The Terminal Ascent has many of the design characteristics that have evolved with bullet technology over the past two decades or so. When monolithic bullets became popular some years back, it was discovered they were prone to fouling bores and weren’t always accurate. The solution was to form grooves into the shanks, allowing for some crush when the rifling was engaged. Federal calls these AccuChannel grooves on the Terminal Ascent. Grooves can cause drag, so Federal engineers sloped the rear wall of the grooves to maximize aerodynamics. The result of all of this are bullets with high G1 BCs ranging from .493 on the .270 to .608 on the .300 magnums.

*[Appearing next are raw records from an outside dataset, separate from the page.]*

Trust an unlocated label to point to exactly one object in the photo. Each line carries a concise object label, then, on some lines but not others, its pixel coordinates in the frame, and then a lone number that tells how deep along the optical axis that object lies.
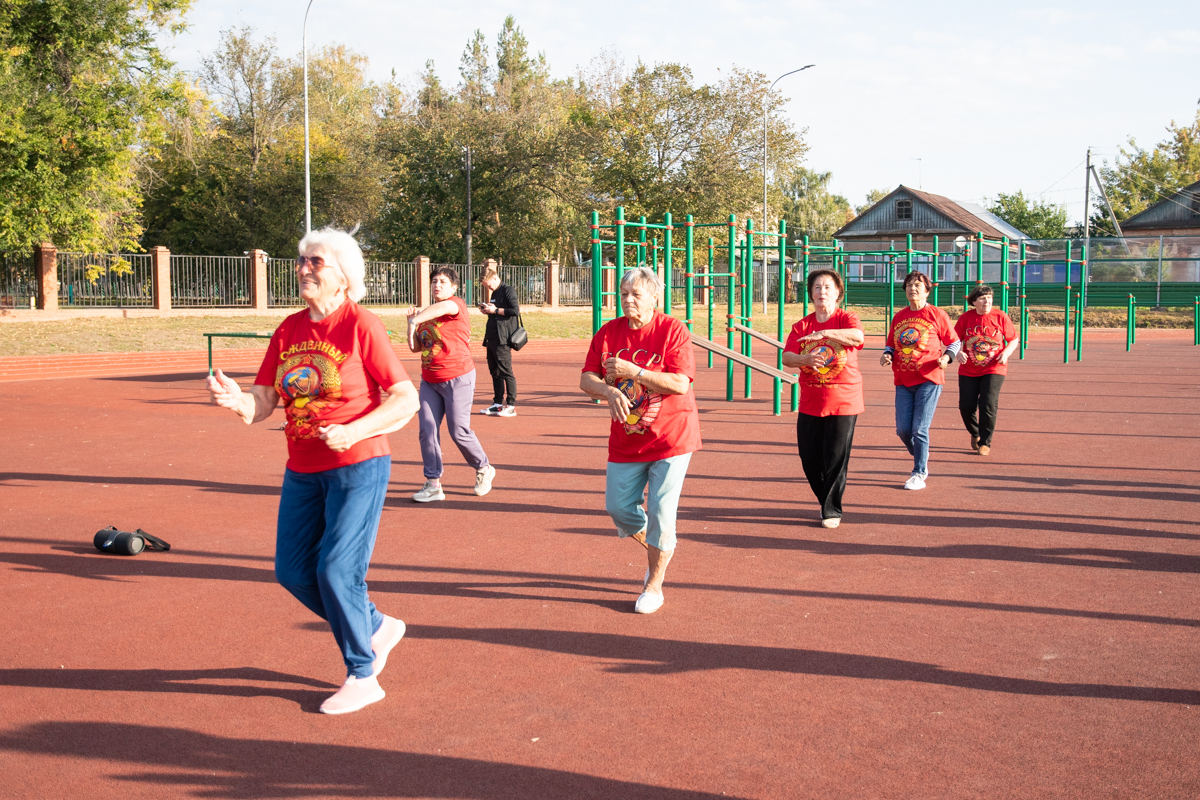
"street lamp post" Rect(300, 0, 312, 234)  29.52
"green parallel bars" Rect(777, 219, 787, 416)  13.31
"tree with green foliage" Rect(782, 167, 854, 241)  84.06
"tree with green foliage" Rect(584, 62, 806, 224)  41.91
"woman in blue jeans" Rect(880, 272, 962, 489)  8.05
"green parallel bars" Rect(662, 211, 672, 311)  14.32
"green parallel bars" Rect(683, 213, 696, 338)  14.04
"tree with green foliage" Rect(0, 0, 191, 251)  23.73
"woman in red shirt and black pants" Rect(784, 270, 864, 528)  6.70
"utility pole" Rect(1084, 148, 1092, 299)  47.66
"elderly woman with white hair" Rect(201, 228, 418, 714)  3.70
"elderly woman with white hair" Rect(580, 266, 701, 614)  4.81
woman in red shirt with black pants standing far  9.55
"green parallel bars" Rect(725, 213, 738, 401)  13.51
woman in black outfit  13.02
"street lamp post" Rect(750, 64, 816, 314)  36.61
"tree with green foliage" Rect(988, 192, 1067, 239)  66.56
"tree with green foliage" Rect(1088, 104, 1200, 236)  64.94
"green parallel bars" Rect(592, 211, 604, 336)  13.38
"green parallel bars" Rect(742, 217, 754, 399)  14.46
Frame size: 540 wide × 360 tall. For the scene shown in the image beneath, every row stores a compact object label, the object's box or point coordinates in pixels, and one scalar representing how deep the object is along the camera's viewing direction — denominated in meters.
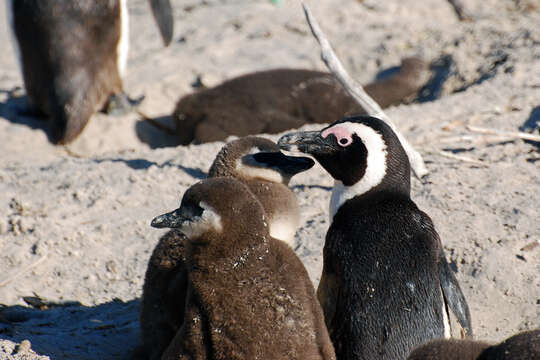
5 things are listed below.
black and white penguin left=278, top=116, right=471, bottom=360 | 6.02
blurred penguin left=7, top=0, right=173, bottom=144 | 13.91
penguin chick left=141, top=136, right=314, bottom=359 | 6.14
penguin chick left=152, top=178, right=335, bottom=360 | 5.19
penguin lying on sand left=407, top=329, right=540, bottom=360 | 3.80
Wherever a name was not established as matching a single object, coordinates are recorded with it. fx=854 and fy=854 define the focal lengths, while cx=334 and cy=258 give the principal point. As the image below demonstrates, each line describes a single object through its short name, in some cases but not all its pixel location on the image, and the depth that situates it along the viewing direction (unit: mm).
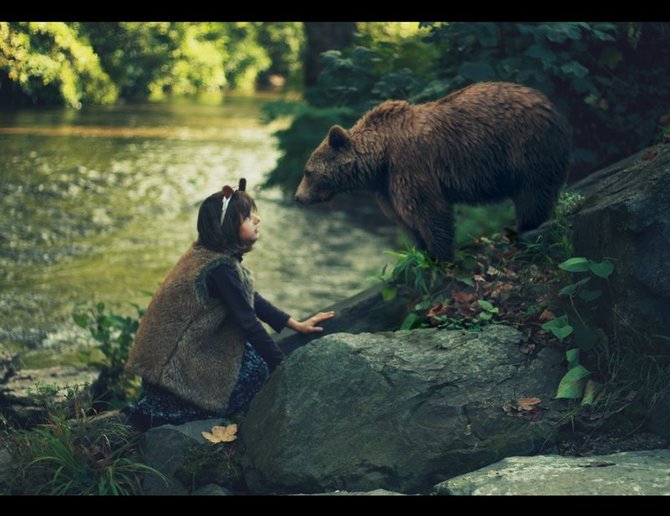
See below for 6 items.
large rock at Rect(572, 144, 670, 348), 4281
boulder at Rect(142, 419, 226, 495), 4449
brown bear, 5398
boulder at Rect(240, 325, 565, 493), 4234
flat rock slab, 3691
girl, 4789
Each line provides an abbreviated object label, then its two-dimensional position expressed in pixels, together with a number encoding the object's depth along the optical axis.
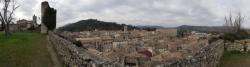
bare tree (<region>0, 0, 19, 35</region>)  15.02
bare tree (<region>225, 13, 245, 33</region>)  21.24
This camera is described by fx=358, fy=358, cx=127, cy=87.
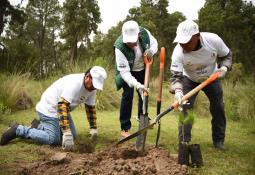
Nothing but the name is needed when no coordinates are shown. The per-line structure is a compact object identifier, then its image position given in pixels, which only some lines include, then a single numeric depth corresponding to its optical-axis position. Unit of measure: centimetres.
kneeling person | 436
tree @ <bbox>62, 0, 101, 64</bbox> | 2542
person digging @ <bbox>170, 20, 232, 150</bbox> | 384
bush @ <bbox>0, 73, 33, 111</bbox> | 746
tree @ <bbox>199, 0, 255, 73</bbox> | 2103
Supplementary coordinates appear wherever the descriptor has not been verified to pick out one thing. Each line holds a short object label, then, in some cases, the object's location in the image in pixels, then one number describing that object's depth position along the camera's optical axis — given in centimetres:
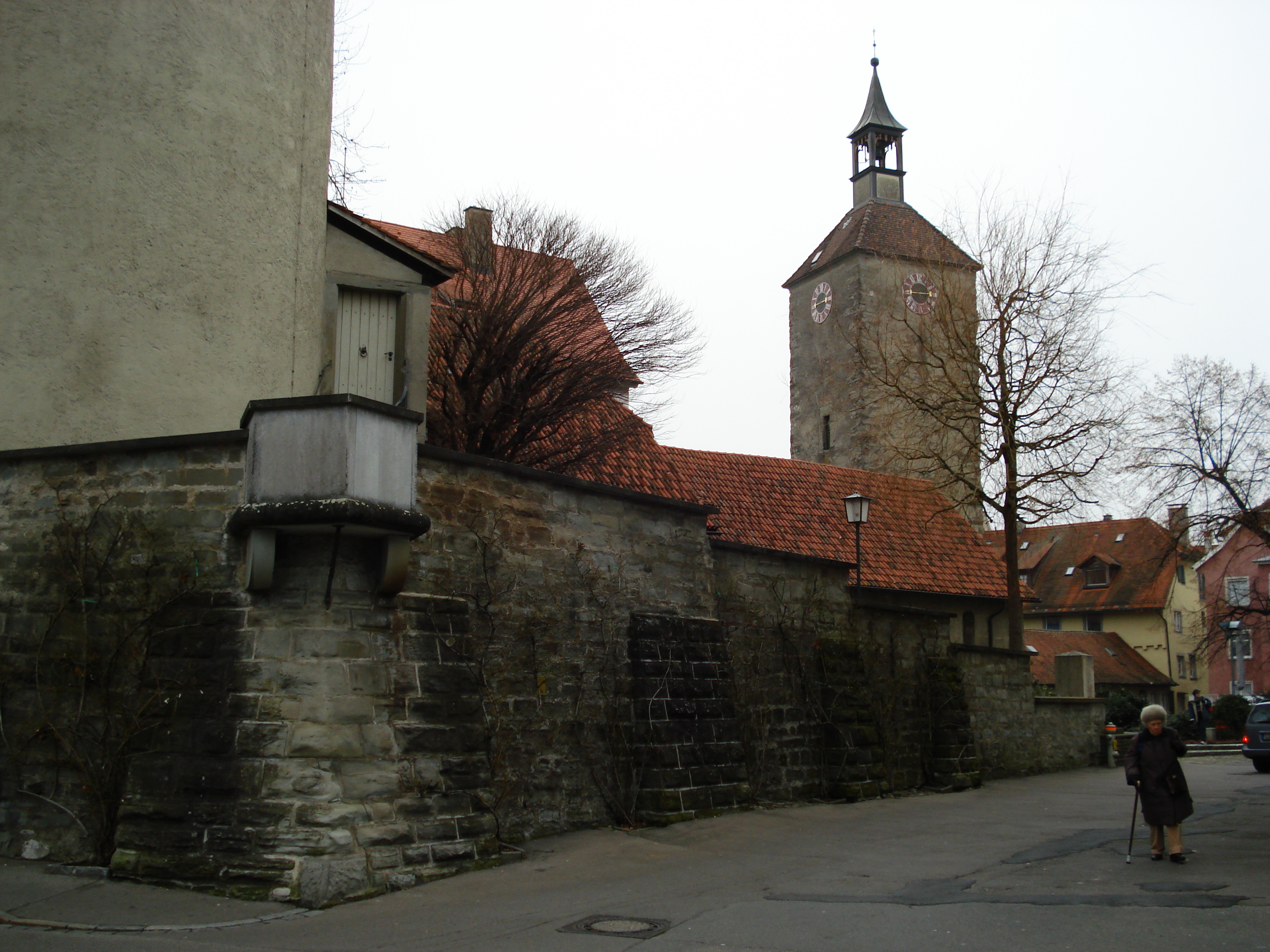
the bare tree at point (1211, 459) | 2489
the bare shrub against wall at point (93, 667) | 912
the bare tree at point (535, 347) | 1973
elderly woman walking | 966
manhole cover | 734
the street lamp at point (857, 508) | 1853
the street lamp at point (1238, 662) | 5078
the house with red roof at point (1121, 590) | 5281
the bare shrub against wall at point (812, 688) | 1455
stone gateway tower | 4225
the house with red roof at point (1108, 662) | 4725
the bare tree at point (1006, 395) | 2656
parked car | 2245
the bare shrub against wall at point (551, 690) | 1084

We tested each of our three loads for accuracy at 100 yards and measured muzzle velocities using a LabRadar Doppler chronograph. Not surprisingly, the 6.5 Creedmoor won the accuracy battle, with the .280 Ackley Improved leading the .270 Winchester. I wouldn’t get too wrapped around the axle regarding our accuracy results since every rifle has its own likes and dislikes in ammunition. Unfortunately, we weren’t able to test terminal performance due to the time of year and current travel difficulties.
Hunters across the continent will be out in search of deer, elk, antelope, and other game animals in the coming seasons. For those hunters needing ammunition designed to work across a broad spectrum of distances, Federal’s Terminal Ascent line is worth a close look.